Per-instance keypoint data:

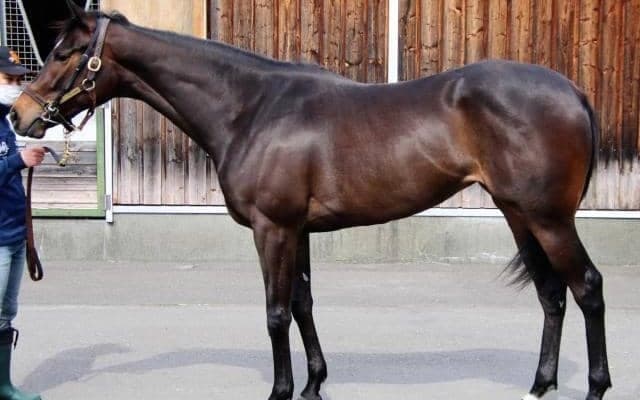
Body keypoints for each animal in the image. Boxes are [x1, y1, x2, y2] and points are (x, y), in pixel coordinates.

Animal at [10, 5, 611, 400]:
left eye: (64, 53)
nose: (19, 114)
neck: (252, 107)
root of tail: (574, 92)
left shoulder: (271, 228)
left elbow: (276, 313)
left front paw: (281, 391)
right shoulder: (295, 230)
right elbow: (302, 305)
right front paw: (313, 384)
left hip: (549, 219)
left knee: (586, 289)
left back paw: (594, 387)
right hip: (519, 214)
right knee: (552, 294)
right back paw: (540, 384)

==

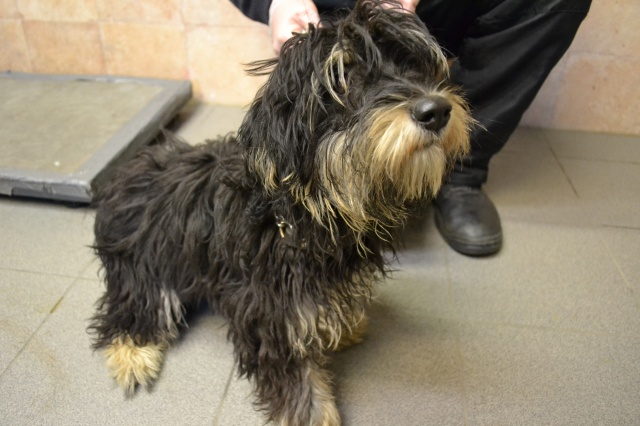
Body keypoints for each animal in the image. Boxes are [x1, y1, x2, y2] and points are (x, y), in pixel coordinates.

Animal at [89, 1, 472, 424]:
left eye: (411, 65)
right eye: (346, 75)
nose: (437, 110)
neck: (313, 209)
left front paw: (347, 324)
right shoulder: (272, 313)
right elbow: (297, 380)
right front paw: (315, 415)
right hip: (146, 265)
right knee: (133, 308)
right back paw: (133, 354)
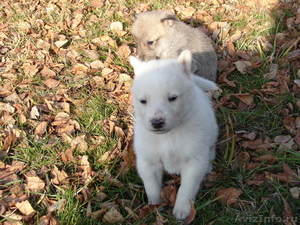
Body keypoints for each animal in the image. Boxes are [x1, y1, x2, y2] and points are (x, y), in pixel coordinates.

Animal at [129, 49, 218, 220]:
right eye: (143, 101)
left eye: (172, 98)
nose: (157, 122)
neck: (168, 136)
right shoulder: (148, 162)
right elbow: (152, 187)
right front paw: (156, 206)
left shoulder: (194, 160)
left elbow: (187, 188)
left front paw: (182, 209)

# Problem to solve
All lines above from the line with "root of tail: (574, 92)" through the line with "right back paw: (540, 384)", both included, are to be set down exactly, with nothing else.

# Written response
root of tail: (574, 92)
left shoulder: (271, 228)
left elbow: (276, 313)
left front paw: (281, 391)
right shoulder: (295, 230)
right elbow: (302, 305)
right front paw: (313, 384)
left hip: (549, 219)
left knee: (586, 289)
left back paw: (594, 387)
right hip: (519, 214)
right knee: (552, 294)
right back paw: (540, 384)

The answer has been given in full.